The Oscar Winners: "Rebecca" (1940), "How Green Was My Valley" (1941), "Mrs. Miniver" (1942), "Casablanca" (1943), "Going My Way" (1944), "The Lost Weekend" (1945), "The Best Years of Our Lives" (1946), "Gentleman's Agreement" (1947), "Hamlet" (British: 1948), "All the King's Men " (1949).

Does a war, especially one forced on a country by outside aggressors (Nazi Germany and Japan), sometimes bring out the best in the nation and its film industry? It did for the U.S. (and Britain as well). Despite the loss for a few years of many of Hollywood's best (Capra, Gable, John Ford, William Wyler and James Stewart) to the armed forces, the Oscar-winning movies of the '40s are the most distinguished group here.

Though three of the films are set in England or Wales (and 1948's winner, "Hamlet," is British), the other six winners carry a detailed and full picture of U.S. life. They show us politics ("All the King's Men") with a Huey Long-style Southern demagogue, religion (in the charmingly idealized "Going My Way"), the battle against prejudice (in "Gentleman's Agreement"-a revelation in its day), big city hedonism and alcoholism (in "The Lost Weekend") and finally, the hardships of ordinary lives: the men coming home from WWII ("The Best Years of Our Lives").

The 1940s were the great decade of the studio system. The movie theaters commanded their all-time peak national audience in 1946 (after that TV steadily eroded it) and, during the first half of the decade, Hollywood was swept along on a wide, warm wave of commercial success and national purpose.

But though '40s Oscar winners tend to be affirming-in 1941, Ford's "How Green Was my Valley" beat out Orson Welles' "Citizen Kane"-there was a dark side: film noir.

The year 1941, which was Hollywood's real "greatest year," rather than the storied 1939, marked the first time the Academy handed out its documentary awards, at first largely to battle films. But that new emphasis on truth carried over to the fiction films as well-especially when the directors who left for the war (Ford, John Huston, Capra and Wyler) returned to make them.

Producer Samuel Goldwyn's and director Wyler's "The Best Years of Our Lives" is perhaps the ideal Oscar-winner of that era. Neither cinematically nor dramatically very exciting, it has, instead, unshakable sincerity, compassion, intelligence and an exquisite surface polish.
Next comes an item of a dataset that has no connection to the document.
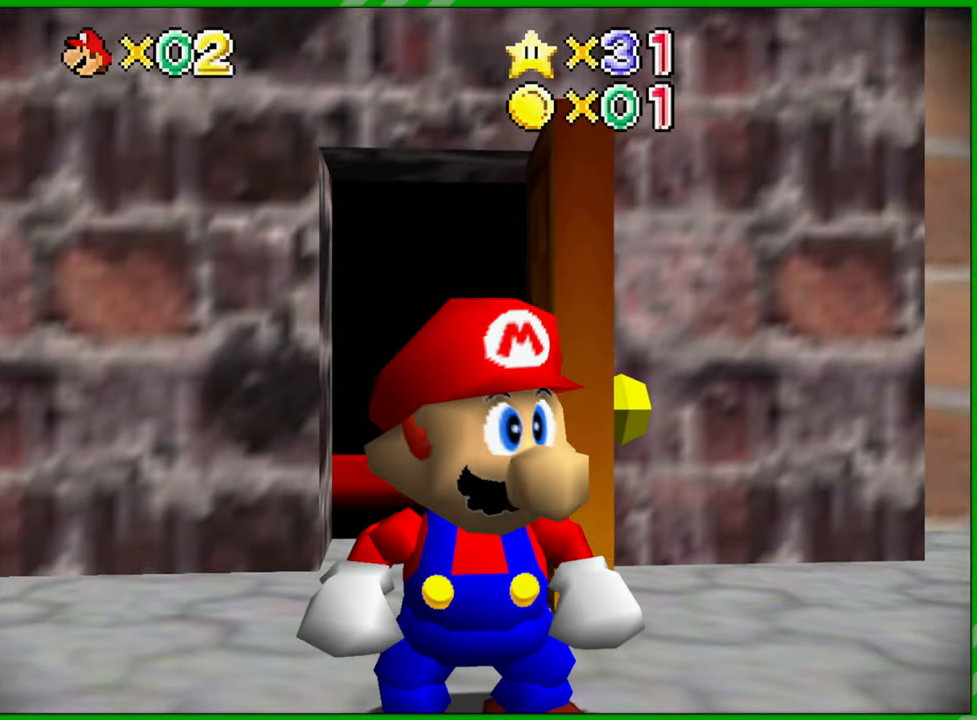
{"buttons": [], "left_stick": "right", "events": [[233, "left_stick", "right"]]}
The America it shows us is as idealized and full of loving detail as a Norman Rockwell magazine cover, but it's also, in some sense, disturbingly real. German immigrant Wyler, his Jewish producer Goldwyn, and their writer, Algonquin Round Table graduate Robert E. Sherwood (adapting MacKinlay Kantor's original story), give us an American city that's mostly clean, orderly and full of decent people. It is the quintessential "liberal" movie. With an appealing real-life WWII vet at its center- Harold Russell, who had lost his hands while in the service -"Best Years" reflects a belief that, having won the war, America had to devote its energies toward healing and renewal.

Today if you set "Best Years" alongside the other '40s Oscar movies, you see a common slant. Billy Wilder's "The Lost Weekend" shows us a man--Ray Milland's alcoholic-writer--teetering on self-destruction but saving himself. John Ireland in "All The King's Men" walks into political corruption and pulls back. Bing Crosby's crooning priest in "Going My Way" almost loses his parish, but wins out in the end. Gregory Peck, a gentile posing as a Jew in "Gentleman's Agreement," is hit by anti-Semitism and returns-angered and more knowledgeable-to his own world. There are problems, even nightmares, but we can solve them.

Then, of course, there's "Casablanca," set in the Moroccan city, way station for Europe's refugees. Is it really about America? Of course it is. In fact, it's about Hollywood, which had suddenly become sanctuary for the progressive film, music, literary and dramatic artists who had fled Europe after Hitler's rise.

The international cast of "Casablanca"--Sweden's Ingrid Bergman, Germany's Conrad Veidt, France's Marcel Dalio, Britain's Claude Rains and Sydney Greenstreet, Austria's Paul Henreid, Hungary's Peter Lorre and S.Z. "Cuddles" Sakall, the U.S.S.R.'s Leonid Kinskey, Canada's John Qualen and America's Humphrey Bogart and Dooley Wilson--mirror the expatriate cross-cultural splendor of a city that, in the '40s, could boast foreign artists like Thomas Mann, Bertolt Brecht, Fritz Lang, Jean Renoir and Rene Clair, all living in Los Angeles and many working for the movies.

Humphrey Bogart's Rick-the cynical, world-weary ex-rebel, the pleasure-seeking American, the idealist burned by love-can also be seen as a kind of symbolic movie studio executive: benefactor and harborer of all these refugees. Rick may seem gloomy and disengaged, but all he needs is a kiss and a look from Ilsa to fire his heart again. That's what makes audiences madly love "Casablanca"-shot without a completed script and full of dramatic holes-but, in many ways, the ultimate Hollywood movie.

Fifties

The Times: The Cold War and the Korean War. McCarthyism. The rise of rock 'n' roll. The space race between the U. S. and the Soviet Union.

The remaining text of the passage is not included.